Instructions:
1. From the blog post about fueling for running, list the conditions the writer gives as reasons for careful preparation before this evening's run.
2. Continue the blog post about fueling for running from the point where it stops.

Fuel for running – and life

It’s been a while since I have blogged, life has been hectic as I prepare to move from Austin to the San Francisco Bay area – I’ll be the new Provost at Menlo College starting in July. As always, running is one of the ways I deal with stress, and I’ll be running a 5k this evening, the Trail Foundation’s Margarita Run. Given that it will be hot, humid and I’m tired from traveling, I have to think carefully about how I will prepare myself for tonight’s run. For me there are four distinct phases of fueling a run. The first is what I eat for my regular meals. I try to avoid running on empty – I always eat something before a race, and I’m blessed with a digestive system that can handle almost anything before a run. When I ran track in college, I would always be in the first event of the day, the long jump, and the last, the 4×400 relay, so I learned early on that I had to be able to eat and run.

Source material:
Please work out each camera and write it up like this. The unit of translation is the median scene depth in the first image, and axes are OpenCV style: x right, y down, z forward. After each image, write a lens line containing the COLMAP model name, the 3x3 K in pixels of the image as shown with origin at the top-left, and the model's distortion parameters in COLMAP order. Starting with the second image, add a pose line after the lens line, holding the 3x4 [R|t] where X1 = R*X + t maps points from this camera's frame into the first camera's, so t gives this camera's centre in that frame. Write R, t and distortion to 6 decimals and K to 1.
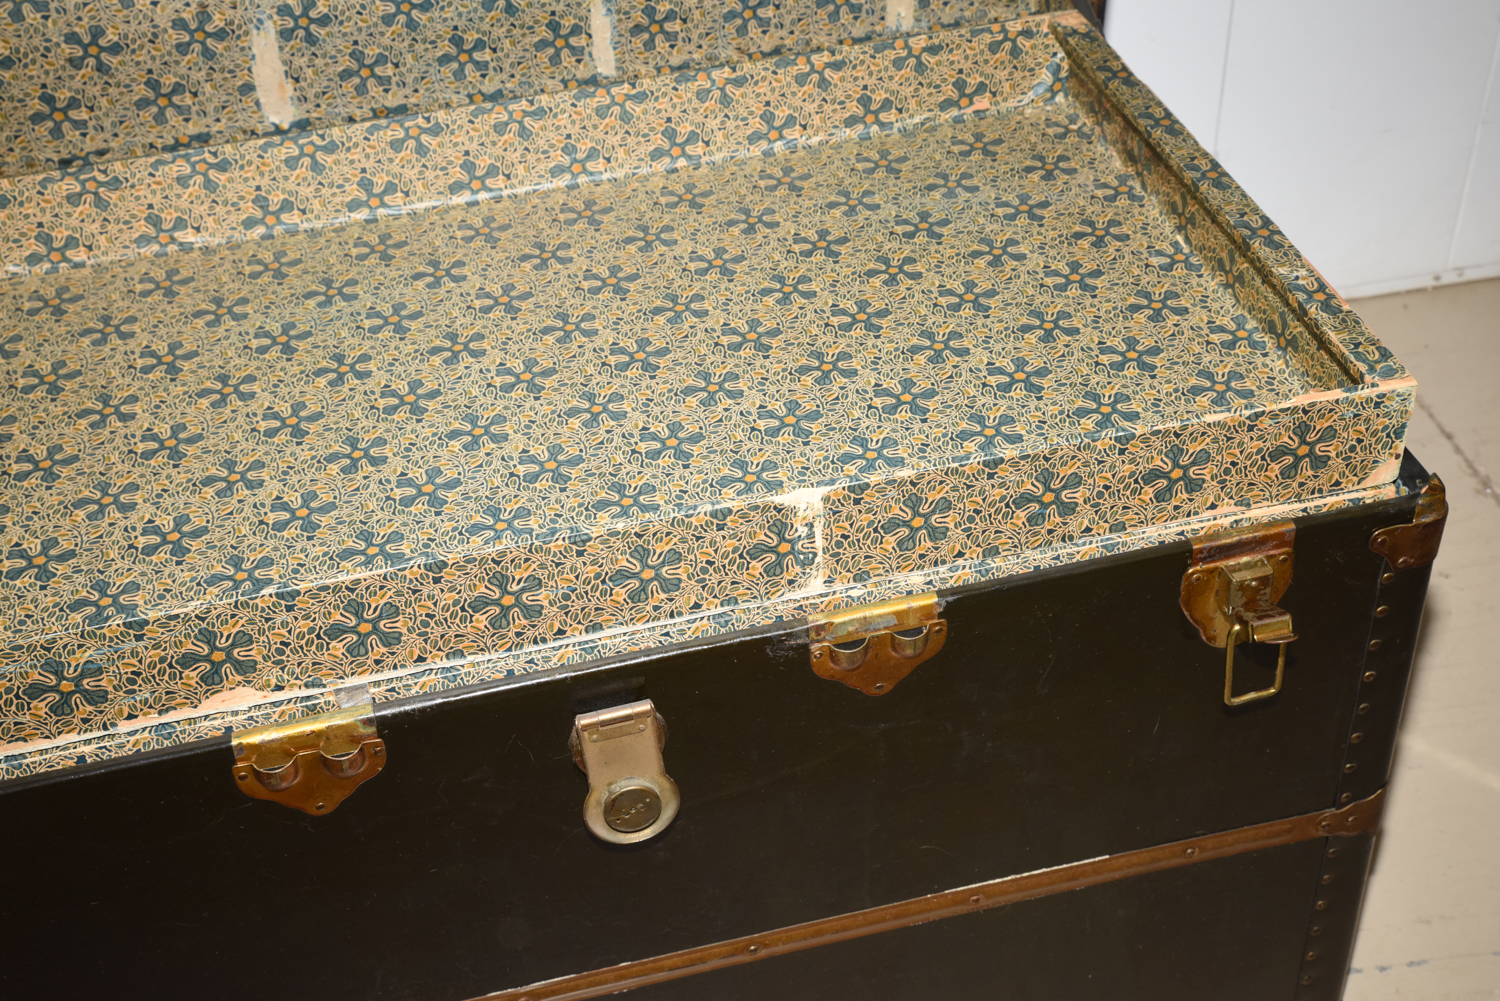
lens RADIAL K [[1971.8, 0, 750.0], [0, 1971.8, 500.5], [0, 0, 1]] dist [-0.003853, 0.274454]
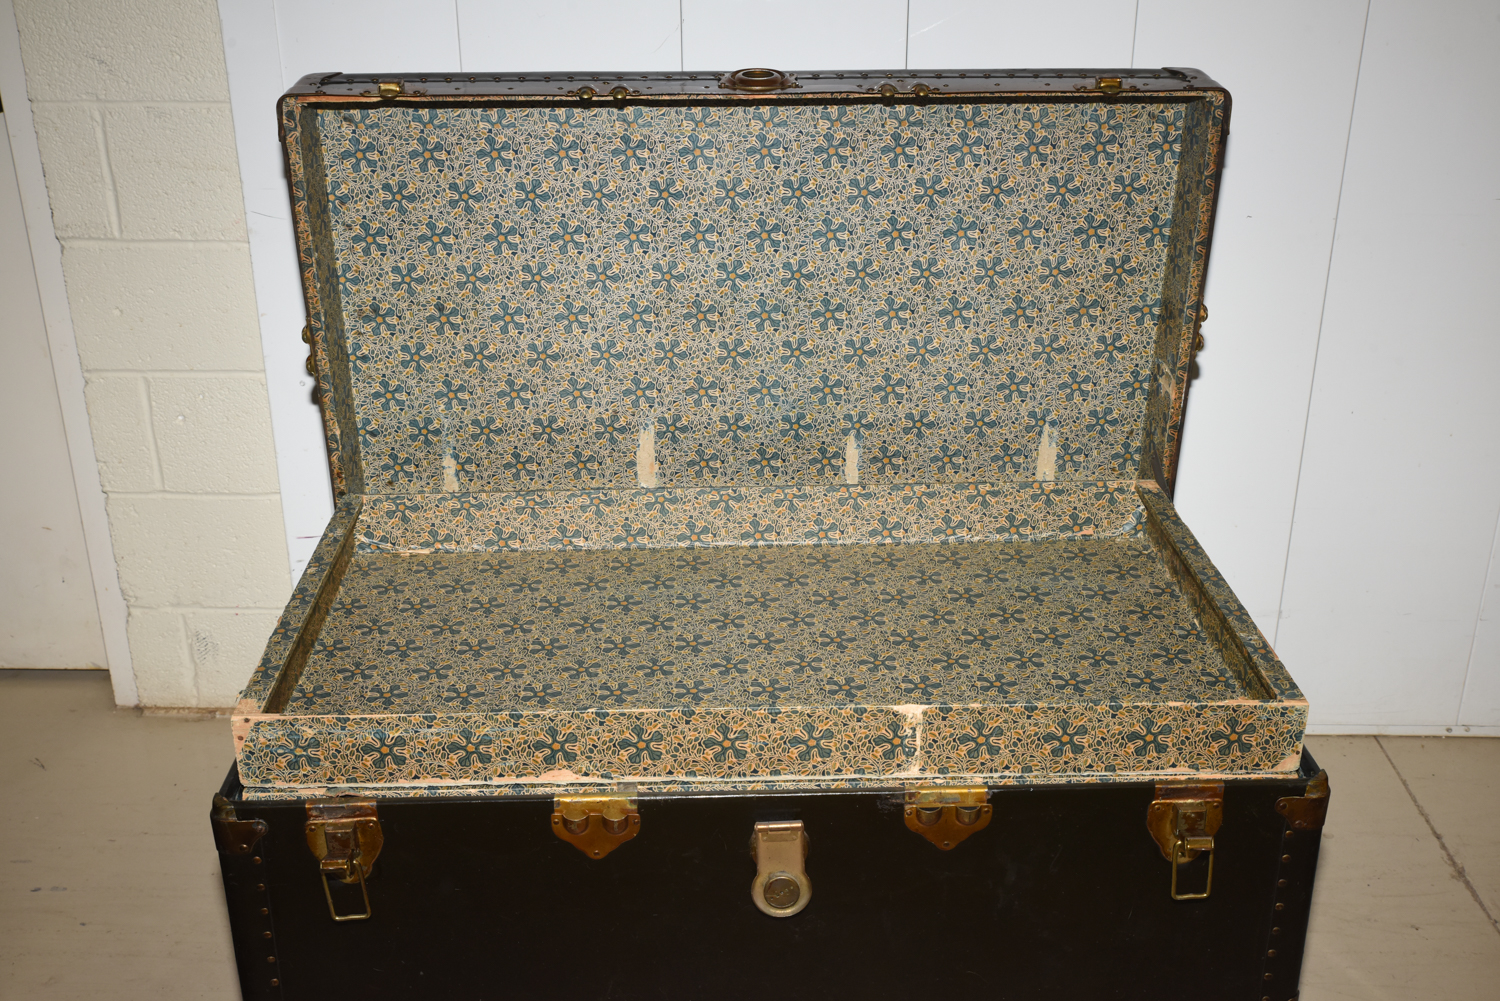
lens RADIAL K [[1708.3, 0, 750.0], [0, 1708.3, 500.5], [0, 0, 1]] dist [-0.069602, 0.275333]
pose [[0.976715, 0.121794, -0.176620, 0.098941], [-0.164371, 0.953876, -0.251202, 0.166554], [0.137879, 0.274384, 0.951684, -0.336830]]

Answers by task:
1.
- It will be hot.
- It will be humid.
- The writer is tired from traveling.

2.
These days, if it’s a morning run, I’ll often eat some yogurt and/or a banana, and for the second phase of my run, the actual run itself, it depends on how far I am going. If I’m running more than an hour, I always take water, and some gel, chew or other type of fuel. I used to drink a lot of Gatorade, but found that I wanted to control my water vs sugar intake a bit better, depending on the heat and humidity.

In many ways, I find that music is another way to fuel my run, so I’ll call it the third phase.  I usually listen to dance music to keep me going. Songs by Michael Jackson, Prince, or the latest pop or R&B is fine, I’m usually into my head so that I’m mostly focused on the beat.  I don’t always use music, only for longer runs. If I’m running less than an hour, I like to use the time to work through problems in my head, or just zone out for a while.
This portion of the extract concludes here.